Required action: Find each line in the records below that contains the string "points", and copy every such line in full.
─── Task data
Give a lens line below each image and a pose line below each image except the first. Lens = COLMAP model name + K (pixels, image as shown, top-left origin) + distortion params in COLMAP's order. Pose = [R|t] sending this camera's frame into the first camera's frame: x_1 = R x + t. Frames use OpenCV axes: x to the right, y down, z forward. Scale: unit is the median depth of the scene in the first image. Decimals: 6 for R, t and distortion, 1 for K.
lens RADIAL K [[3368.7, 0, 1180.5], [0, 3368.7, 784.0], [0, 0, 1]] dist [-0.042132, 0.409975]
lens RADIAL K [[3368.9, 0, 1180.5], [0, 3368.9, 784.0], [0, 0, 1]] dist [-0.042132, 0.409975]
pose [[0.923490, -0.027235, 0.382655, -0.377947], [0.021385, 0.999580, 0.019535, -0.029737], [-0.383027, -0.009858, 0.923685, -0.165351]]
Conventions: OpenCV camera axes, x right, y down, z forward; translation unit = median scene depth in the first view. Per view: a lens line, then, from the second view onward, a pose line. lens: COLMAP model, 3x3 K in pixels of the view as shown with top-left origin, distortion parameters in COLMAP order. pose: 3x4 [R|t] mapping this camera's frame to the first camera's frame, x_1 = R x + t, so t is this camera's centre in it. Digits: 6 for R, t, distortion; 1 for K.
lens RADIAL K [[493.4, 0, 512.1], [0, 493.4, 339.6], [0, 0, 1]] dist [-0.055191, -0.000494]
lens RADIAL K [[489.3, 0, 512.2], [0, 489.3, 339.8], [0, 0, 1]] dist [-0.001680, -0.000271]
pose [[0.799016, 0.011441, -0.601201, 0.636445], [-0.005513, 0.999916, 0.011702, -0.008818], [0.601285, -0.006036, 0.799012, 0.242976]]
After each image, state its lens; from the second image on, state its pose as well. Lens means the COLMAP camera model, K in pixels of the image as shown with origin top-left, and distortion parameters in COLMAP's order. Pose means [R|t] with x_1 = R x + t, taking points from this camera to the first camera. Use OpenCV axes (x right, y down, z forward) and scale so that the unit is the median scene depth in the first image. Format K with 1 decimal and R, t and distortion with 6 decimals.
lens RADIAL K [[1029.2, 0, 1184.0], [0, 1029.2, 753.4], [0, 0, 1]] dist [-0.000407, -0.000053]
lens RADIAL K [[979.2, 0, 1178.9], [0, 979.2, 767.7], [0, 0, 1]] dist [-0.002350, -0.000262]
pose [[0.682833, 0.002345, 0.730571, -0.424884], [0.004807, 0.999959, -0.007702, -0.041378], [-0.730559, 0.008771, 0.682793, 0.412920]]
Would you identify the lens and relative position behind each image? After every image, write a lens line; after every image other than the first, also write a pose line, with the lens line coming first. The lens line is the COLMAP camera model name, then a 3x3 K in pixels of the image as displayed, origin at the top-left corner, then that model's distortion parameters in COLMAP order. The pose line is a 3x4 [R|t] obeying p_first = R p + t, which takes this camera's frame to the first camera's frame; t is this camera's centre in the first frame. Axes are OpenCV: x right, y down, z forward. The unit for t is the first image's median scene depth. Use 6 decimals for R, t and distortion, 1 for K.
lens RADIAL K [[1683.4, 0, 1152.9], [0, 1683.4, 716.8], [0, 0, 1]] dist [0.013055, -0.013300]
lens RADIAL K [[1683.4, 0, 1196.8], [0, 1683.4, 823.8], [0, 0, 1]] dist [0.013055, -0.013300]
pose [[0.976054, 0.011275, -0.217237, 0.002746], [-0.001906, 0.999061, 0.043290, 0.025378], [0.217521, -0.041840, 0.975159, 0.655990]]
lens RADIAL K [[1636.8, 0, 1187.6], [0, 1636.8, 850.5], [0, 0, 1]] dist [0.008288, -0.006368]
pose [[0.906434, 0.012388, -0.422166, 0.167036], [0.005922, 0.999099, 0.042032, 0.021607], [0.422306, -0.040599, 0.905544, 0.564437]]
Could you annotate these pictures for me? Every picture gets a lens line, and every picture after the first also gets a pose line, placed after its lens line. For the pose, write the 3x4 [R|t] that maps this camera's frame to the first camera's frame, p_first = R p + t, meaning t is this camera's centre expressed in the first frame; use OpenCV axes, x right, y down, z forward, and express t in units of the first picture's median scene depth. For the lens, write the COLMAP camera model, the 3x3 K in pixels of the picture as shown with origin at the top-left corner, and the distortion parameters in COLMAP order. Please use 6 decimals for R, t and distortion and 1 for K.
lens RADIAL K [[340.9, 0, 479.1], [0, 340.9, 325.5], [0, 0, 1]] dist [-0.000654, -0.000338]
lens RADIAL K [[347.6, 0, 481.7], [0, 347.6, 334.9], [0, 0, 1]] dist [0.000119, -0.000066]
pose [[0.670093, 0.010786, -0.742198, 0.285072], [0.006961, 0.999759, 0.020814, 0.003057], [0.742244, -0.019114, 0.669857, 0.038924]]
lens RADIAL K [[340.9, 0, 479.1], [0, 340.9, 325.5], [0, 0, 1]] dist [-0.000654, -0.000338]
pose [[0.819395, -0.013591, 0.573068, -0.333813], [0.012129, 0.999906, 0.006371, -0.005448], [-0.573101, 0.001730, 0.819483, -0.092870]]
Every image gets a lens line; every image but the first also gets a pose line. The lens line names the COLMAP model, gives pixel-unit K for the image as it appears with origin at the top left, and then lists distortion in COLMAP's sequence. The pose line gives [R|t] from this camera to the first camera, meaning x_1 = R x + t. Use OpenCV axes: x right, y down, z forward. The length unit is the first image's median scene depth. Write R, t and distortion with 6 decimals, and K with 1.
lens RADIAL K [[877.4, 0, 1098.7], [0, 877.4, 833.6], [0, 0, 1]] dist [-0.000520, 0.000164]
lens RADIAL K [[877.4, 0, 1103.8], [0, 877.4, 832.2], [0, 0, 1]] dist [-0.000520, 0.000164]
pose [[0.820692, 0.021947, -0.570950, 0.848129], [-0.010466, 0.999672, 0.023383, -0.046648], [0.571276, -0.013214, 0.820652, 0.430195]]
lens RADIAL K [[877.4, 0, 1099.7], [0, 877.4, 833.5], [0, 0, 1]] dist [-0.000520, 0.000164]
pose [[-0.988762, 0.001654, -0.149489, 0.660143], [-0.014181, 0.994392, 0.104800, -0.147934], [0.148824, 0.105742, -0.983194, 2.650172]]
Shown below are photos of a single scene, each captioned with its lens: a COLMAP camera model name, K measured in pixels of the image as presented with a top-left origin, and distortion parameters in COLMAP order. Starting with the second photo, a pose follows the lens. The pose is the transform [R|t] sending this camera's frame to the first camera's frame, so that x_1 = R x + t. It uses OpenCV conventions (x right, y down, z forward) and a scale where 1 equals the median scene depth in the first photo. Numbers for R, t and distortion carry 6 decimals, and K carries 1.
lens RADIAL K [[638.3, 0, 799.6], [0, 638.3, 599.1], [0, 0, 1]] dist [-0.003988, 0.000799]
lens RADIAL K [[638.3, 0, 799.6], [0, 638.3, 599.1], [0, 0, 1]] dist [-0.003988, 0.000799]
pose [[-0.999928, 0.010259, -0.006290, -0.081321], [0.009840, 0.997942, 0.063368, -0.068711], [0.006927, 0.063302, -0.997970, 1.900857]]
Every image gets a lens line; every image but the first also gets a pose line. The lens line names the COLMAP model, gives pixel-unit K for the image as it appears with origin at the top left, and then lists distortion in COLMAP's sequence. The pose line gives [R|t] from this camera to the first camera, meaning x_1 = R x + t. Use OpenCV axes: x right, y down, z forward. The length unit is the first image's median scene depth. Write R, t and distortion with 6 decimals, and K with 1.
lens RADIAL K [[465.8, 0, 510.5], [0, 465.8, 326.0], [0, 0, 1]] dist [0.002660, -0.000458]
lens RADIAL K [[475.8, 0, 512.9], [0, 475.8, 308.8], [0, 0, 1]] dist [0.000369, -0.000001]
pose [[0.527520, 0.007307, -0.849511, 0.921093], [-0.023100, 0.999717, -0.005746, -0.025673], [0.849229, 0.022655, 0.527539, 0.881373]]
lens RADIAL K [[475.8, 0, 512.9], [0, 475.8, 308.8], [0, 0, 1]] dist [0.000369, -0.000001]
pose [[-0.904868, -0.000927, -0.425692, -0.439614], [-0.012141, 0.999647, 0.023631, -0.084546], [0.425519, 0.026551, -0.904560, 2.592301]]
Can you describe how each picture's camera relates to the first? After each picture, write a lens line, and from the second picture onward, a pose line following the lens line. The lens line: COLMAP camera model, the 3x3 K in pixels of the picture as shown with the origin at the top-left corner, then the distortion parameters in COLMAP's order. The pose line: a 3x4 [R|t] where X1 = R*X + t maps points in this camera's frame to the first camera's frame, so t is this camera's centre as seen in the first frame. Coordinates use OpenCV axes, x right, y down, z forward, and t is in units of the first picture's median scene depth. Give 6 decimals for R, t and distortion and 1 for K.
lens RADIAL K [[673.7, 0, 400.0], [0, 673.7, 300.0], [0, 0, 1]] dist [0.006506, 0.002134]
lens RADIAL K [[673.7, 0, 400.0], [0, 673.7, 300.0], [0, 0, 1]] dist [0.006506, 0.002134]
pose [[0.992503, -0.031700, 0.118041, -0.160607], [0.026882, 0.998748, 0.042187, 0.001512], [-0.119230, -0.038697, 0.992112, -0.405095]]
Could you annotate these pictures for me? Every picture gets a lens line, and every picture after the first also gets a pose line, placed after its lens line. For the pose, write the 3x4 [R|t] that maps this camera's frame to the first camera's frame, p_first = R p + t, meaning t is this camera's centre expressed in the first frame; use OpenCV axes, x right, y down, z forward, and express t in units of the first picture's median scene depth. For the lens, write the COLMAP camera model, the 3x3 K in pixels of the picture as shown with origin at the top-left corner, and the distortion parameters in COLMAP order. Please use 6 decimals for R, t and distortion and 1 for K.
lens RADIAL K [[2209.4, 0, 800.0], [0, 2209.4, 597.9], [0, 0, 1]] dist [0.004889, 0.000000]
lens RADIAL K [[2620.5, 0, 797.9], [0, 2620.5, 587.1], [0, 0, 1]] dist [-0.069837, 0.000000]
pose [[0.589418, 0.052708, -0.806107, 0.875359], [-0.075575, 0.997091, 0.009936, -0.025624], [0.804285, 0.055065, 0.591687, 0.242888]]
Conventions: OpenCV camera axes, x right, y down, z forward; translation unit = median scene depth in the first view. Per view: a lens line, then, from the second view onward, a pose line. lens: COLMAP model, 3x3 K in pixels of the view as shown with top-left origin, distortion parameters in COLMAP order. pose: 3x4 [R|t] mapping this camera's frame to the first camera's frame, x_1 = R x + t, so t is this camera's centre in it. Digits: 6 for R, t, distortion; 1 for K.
──────
Exercise solution:
After each image, state its lens; from the second image on, state its pose as well. Lens means the COLMAP camera model, K in pixels of the image as shown with origin top-left, and distortion parameters in COLMAP's order. Pose means [R|t] with x_1 = R x + t, taking points from this camera to the first camera. Use OpenCV axes (x right, y down, z forward) and scale so that the unit is the median scene depth in the first image. Format K with 1 decimal and R, t and distortion with 6 decimals.
Can you describe how each picture's camera relates to the first? After each picture, write a lens line, and from the second picture onward, a pose line following the lens line. The lens line: COLMAP camera model, the 3x3 K in pixels of the picture as shown with the origin at the top-left corner, then the distortion parameters in COLMAP's order. The pose line: a 3x4 [R|t] where X1 = R*X + t maps points in this camera's frame to the first camera's frame, so t is this camera's centre as seen in the first frame. Coordinates use OpenCV axes, x right, y down, z forward, and t is in units of the first picture's median scene depth. Give 6 decimals for R, t and distortion and 1 for K.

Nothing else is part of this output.